Alternatively the at least one stud can extend in a direction from
the cold side to the hot side through the entire groove profile. In
this embodiment it is necessary to modify the sealing elements to
be inserted into the groove but a stud that passes right through
increases the strength of the heat shield element, particularly in
the region of the groove.
[0032] A retaining element according to the invention with an
engagement section configured to engage in the grooves of heat
shield elements has at least one surface element on the engagement
section, the surface normal of which runs in the direction of
expansion of the groove on engagement in the groove. The retaining
element according to the invention provides a larger stop surface
for stopping against the studs arranged in the grooves and can
thereby ensure secure axial fixing of the heat shield element.
[0033] A combustion chamber according to the invention or a flame
tube according to the invention is equipped with a heat shield
according to the invention and a gas turbine according to the
invention is equipped with a combustion chamber according to the
invention or a flame tube according to the invention.
BRIEF DESCRIPTION OF THE DRAWING
[0034] Further features, characteristics and advantages of the
invention will emerge from the detailed description which follows
of exemplary embodiments with reference to the attached drawings,
in which:
[0035] FIG. 1 shows a schematic side view of a first exemplary
embodiment of the invention.
[0036] FIG. 2 shows a retaining clamp of the first exemplary
embodiment.
[0037] FIG. 3 shows the retaining clamp from FIG. 2 when inserted
into a groove in the support structure.
[0038] FIG. 4 shows a second exemplary embodiment of the heat
shield according to the invention.
[0039] FIG. 4a shows a modification of the second exemplary
embodiment shown in FIG. 4.
[0040] FIG. 5 shows an element retainer engaged in the groove of a
heat shield element.
[0041] FIG. 6 shows a first exemplary embodiment of a heat shield
element according to the invention.
[0042] FIG. 7 shows a second exemplary embodiment of a heat shield
element according to the invention.
[0043] FIG. 8 shows a first example of an element retainer for
fixing a heat shield element according to the invention.
[0044] FIG. 9 shows a second example of an element retainer for
fixing a heat shield element according to the invention.
[0045] FIG. 10 shows a third example of an element retainer for
fixing a heat shield element according to the invention.
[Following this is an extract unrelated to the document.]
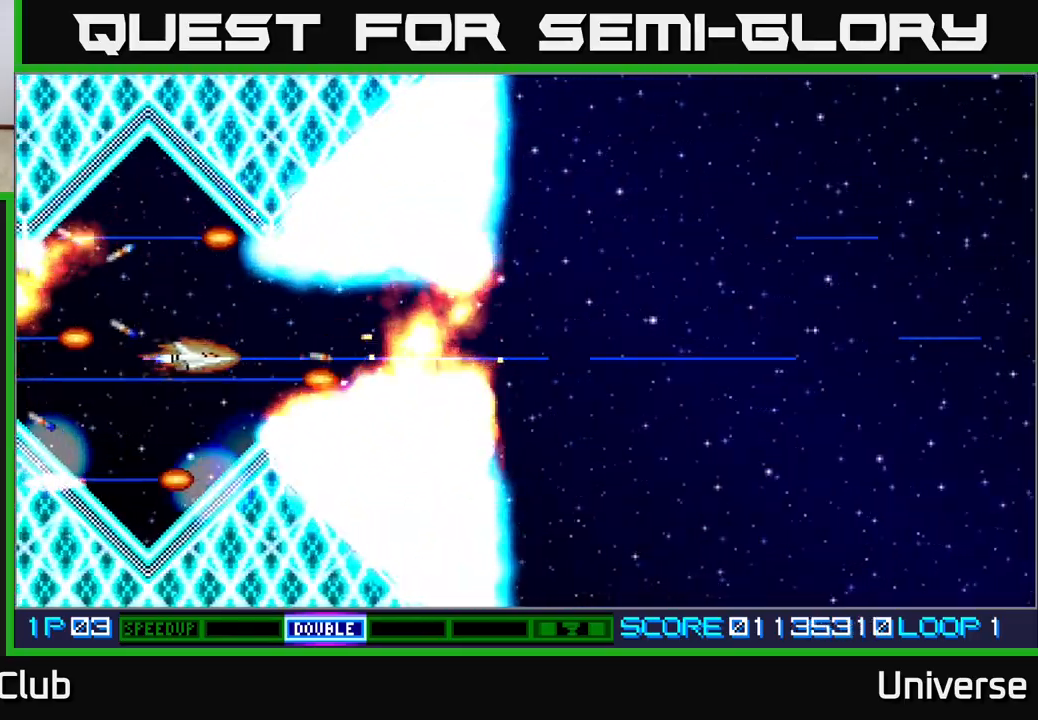
{"buttons": ["A", "DPAD_LEFT"], "events": [[17, "DPAD_LEFT", "down"], [133, "DPAD_LEFT", "up"], [483, "DPAD_LEFT", "down"]]}
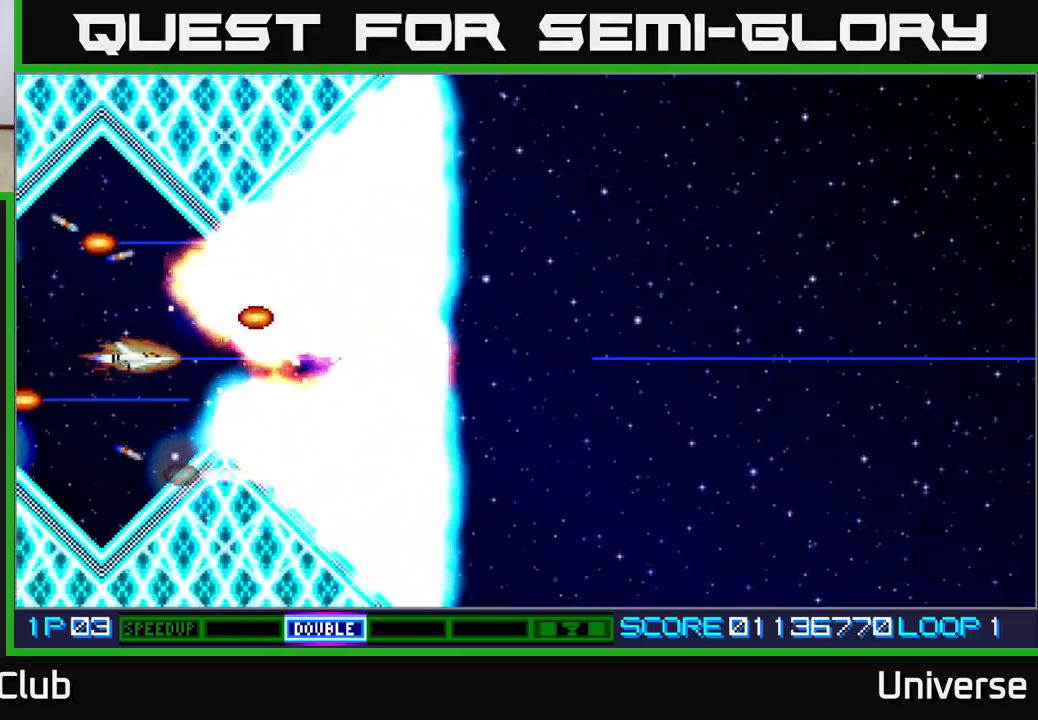
{"buttons": ["A"], "events": [[100, "DPAD_LEFT", "up"], [333, "DPAD_LEFT", "down"], [333, "DPAD_UP", "down"], [383, "DPAD_UP", "up"], [400, "DPAD_LEFT", "up"]]}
DETAILED DESCRIPTION OF THE INVENTION
[0046] FIG. 1 shows a first exemplary embodiment of the heat shield
according to the invention in the form of a section of an axially
symmetrical heat shield for an annular combustion chamber of a gas
turbine. The figure shows two ceramic heat shield elements 1, 2,
which are fixed to an axially symmetrical support structure and
abut each other in the axial direction A of the support structure
3. In order not to impede the thermal expansion of the heat shield
elements 1, 2 during operation of the gas turbine combustion
chamber, the heat shield elements are arranged such that a small
gap remains in each instance between two heat shield elements 1, 2.
If the heat shield elements were to push up against each other due
to thermal expansion, this could lead to stresses in the heat
shield elements 1, 2 and thus to early wear or even to fracture of
a heat shield element 1, 2.
[0047] The heat shield elements 1, 2 each have a heat resistant hot
side 4 facing the inside of the combustion chamber, which is
exposed to the hot gas in the gas turbine combustion chamber during
operation of the gas turbine, and a cold side 5 facing the support
structure 3. Between the hot sides 4 and the cold sides 5 the heat
shield elements 1, 2 each have four peripheral surfaces 6, 7, with
which the heat shield elements 1, 2 abut adjacent heat shield
elements 1, 2. The peripheral surfaces 6, with which the heat
shield elements 1 abut in the peripheral direction of the support
structure 3, have grooves 8, in which engagement sections of
element retainers can engage, to fix the heat shield elements 1, 2
in the peripheral direction of the support structure 3.
[0048] An element retainer 25, as used in the present exemplary
embodiment for fixing the heat shield elements 1, 2, is shown in
FIG. 8. The element retainer 25 has an engagement section
configured as an engagement plate 26 to engage in the groove 8 of a
heat shield element 1, 2 and an attachment plate 27, which can be
used to attach the element retainer 25 to the support structure 3.
To fix the element retainer 25 to the support structure 3, said
support structure 3 has profiled grooves 9 running in the
peripheral direction, in which the attachment plates 27 of the
element retainers 25 can for example be fixed by means of screws on
the support structure 3. A corresponding retainer and its
attachment in the profiled groove of the support structure is also
disclosed in EP 0 558 540, to which reference is made for the
further configuration and attachment of the element retainer.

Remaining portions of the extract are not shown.